Carrie James Releases New Book "Disconnected"

The Good Project/Project Zero researcher Carrie James is excited to announce the publication of Disconnected: Youth, New Media, and the Ethics Gap. Based on qualitative research carried out as part of our Good Play Project, Disconnected is an account of how youth, and the adults in their lives, think about the moral and ethical dimensions of their participation in social network sites, blogs, online games, and other digital contexts.

Book Details & Overview

Disconnected: Youth, New Media, and the Ethics Gap (September, 2014, The MIT Press)

By Carrie James

Foreword by Henry Jenkins

Fresh from a party, a teen posts a photo on Facebook of a friend drinking a beer. A college student repurposes an article from Wikipedia for a paper. A group of players in a multiplayer online game routinely cheat new players by selling them worthless virtual accessories for high prices.
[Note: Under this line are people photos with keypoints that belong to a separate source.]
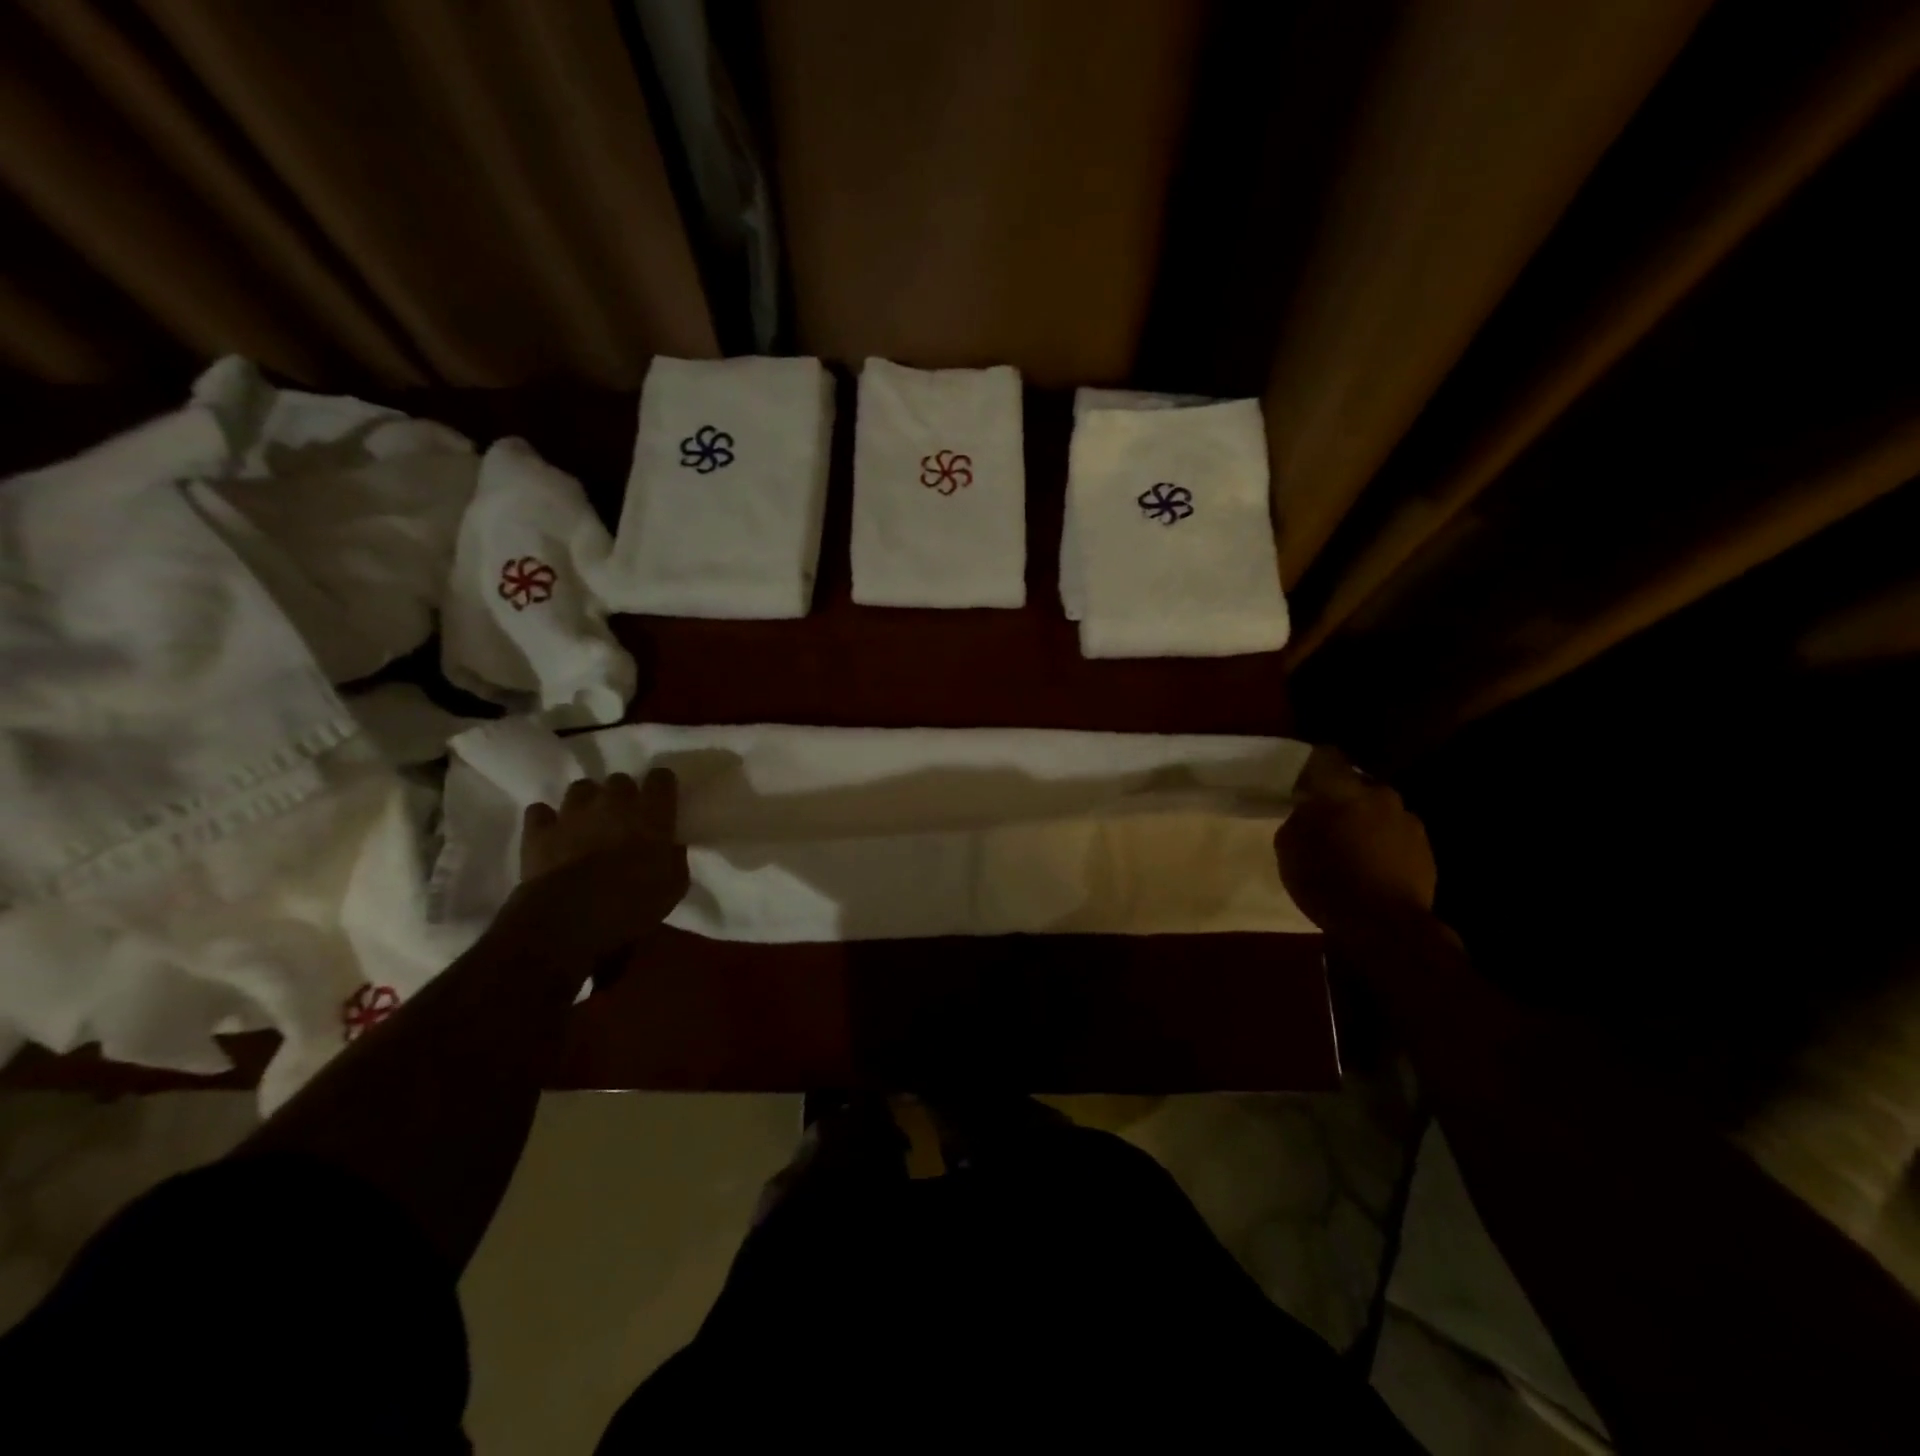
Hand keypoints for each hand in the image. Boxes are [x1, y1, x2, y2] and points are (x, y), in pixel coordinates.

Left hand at [515, 770, 689, 959]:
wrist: (571, 919)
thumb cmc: (633, 904)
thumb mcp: (673, 887)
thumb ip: (674, 859)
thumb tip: (671, 847)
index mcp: (651, 814)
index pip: (661, 778)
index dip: (661, 786)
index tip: (662, 799)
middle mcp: (613, 802)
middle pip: (620, 780)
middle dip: (623, 795)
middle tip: (624, 817)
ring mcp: (573, 813)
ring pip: (581, 788)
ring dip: (587, 801)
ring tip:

In Disconnected, Carrie James examines how young people and the adults in their lives think about these sorts of online dilemmas, describing ethical blind spots and disconnects.
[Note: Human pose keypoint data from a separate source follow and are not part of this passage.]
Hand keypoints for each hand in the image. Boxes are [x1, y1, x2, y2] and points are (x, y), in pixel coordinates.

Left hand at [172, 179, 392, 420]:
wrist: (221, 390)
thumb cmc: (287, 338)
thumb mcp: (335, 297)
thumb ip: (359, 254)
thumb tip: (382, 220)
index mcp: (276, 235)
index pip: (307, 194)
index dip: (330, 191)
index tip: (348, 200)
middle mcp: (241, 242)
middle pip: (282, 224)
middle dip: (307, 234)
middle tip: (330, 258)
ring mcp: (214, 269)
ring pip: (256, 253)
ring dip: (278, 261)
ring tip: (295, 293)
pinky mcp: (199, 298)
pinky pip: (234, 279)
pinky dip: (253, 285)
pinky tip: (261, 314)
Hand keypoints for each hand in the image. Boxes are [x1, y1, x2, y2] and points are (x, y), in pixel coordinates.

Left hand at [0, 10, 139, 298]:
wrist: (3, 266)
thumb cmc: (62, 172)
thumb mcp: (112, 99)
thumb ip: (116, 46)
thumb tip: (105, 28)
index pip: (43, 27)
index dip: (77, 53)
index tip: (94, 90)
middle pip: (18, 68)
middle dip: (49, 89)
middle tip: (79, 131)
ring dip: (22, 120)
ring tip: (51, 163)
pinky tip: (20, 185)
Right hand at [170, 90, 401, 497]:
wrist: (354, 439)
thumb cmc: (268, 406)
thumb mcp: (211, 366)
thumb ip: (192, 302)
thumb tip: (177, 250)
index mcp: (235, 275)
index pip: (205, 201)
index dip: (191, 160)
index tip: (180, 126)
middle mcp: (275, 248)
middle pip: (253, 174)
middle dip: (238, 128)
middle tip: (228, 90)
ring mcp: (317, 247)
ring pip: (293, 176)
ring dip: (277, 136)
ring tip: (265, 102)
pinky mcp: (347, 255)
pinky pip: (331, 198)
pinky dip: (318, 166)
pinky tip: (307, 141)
Drawing on extensive interviews with young people between the ages of 10 and 25, James explores the nature of their thinking about online privacy, property, and participation. She discusses three ways that young people approach online activities. A teen might practice self-focused thinking, concerned mostly about consequences for herself; moral thinking, concerned about the consequences for people he knows; or ethical thinking, concerned about unknown individuals and larger communities. James finds, among other things, that youth are often blind to moral or ethical concerns about privacy; that attitudes toward property range from “what’s theirs is theirs” to “free for all”; that hostile speech can be met with a belief that online content is “just a joke"; and that adults who are consulted about such dilemmas often emphasize personal safety issues over online ethics and citizenship.

Considering ways to address the digital ethics gap, James offers a vision of conscientious connectivity, which involves ethical thinking skills but, perhaps more important, is marked by sensitivity to the dilemmas posed by online life, a motivation to wrestle with them, and a sense of moral agency that supports socially positive online actions.